(Page extract Opens)
SUMMARY: NFS warnings: Directory attributes ... are of the wrong dir

From: Frank Otto (Frank.Otto@pci.uni-heidelberg.de)
Date: Fri Feb 09 2007 - 08:13:59 EST


Hello list,

to repeat the problem in short:
On a Tru64 5.1A system that mounts some TB-sized filesystems via NFS
(where the NFS server uses XFS as the underlying filesystem), we
repeatedly see the warning:

"NFS3 LOOKUP: Directory attributes from <server> are of the wrong dir."

Thanks go to Ric Werme and Ann Majeske, who are both of the
opinion that the warning can safely be ignored, and the only adverse
effects to be expected is that the corresponding directory attributes
fail to be cached, which might have an impact on system performance.
(Though both state that they are not absolutely certain of this and
that one should probably consult an NFS expert.) Ric Werme also points
out that the issue should be fixed in V5.1B.

More details follow.

Ann Majeske (AM), who has access to the Tru64 NFS code, writes:
AM> [...] I found the message
AM> in the routine nfs3_lookup(), which is described as "Remote file system
AM> operations having to do with directory manipulation.". That routine first
AM> looks for the information it needs in an internal cache, and if it finds the
AM> information in the cache the message will not print out. This probably
AM> accounts for why the message is not printing out regularly. But, there is
AM> also a limit set so that the message will not print out at anything less
AM> than a 10 minute interval. So, I don't think that looking at the timing of
AM> when the message prints out will tell you anything. If the cache lookup
AM> fails, the nfs3_lookup() routine does an rfs3call() to do an
AM> NFSPROC3_LOOKUP. It looks like this is a request for information from the
AM> nfs server. If the fileid field of the attributes passed back from the nfs
AM> server doesn't match what we expect and at least 10 minutes have passed
AM> since the last time the message was printed out, the message is printed out
AM> again. The only potential negative thing I see in the code if the fileid
AM> fields don't match is that the new data might not be cached, so there may be
AM> a performance impact.
(Page extract Closes)
(Provided information Opens)
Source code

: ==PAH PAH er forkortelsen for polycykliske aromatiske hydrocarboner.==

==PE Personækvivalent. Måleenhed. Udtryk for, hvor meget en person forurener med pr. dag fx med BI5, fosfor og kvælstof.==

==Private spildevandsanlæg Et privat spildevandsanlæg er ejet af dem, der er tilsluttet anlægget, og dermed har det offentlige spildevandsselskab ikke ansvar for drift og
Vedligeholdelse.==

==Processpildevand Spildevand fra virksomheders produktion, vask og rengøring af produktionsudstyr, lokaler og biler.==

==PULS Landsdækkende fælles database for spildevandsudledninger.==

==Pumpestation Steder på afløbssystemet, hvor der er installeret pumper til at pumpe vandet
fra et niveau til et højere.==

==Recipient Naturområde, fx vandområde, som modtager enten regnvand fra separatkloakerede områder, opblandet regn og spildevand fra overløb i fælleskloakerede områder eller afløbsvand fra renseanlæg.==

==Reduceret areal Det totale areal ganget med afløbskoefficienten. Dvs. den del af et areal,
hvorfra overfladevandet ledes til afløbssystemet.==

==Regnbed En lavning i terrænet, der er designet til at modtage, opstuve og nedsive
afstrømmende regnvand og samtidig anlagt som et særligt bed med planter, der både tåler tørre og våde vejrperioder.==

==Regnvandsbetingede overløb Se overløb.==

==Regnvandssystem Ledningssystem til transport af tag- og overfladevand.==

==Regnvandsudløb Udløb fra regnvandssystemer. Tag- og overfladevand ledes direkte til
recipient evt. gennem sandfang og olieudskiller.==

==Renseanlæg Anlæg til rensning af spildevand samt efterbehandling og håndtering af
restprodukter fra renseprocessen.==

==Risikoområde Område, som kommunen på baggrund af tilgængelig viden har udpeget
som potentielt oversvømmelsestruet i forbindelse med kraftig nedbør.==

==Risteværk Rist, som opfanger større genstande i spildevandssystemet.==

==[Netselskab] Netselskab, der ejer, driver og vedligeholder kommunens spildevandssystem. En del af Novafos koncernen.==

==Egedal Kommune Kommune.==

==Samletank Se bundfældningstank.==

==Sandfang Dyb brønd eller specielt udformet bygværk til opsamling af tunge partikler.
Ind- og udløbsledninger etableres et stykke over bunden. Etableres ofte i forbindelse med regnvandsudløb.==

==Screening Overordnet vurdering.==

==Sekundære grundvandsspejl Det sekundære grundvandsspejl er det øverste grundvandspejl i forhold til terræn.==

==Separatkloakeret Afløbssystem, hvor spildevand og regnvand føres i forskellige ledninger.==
(Provided information Closes)
■ **Brief 1**
According to the NFS summary, in which Tru64 version should the warning issue be fixed?
■ **Brief 2**
Reproduce the part of the NFS summary that begins at the words "Thanks go to" and stops after "More details follow.".
The items have no connection to the NFS summary.

■ **Your response 1**
V5.1B

■ **Your response 2**
Thanks go to Ric Werme and Ann Majeske, who are both of the
opinion that the warning can safely be ignored, and the only adverse
effects to be expected is that the corresponding directory attributes
fail to be cached, which might have an impact on system performance.
(Though both state that they are not absolutely certain of this and
that one should probably consult an NFS expert.) Ric Werme also points
out that the issue should be fixed in V5.1B.

More details follow.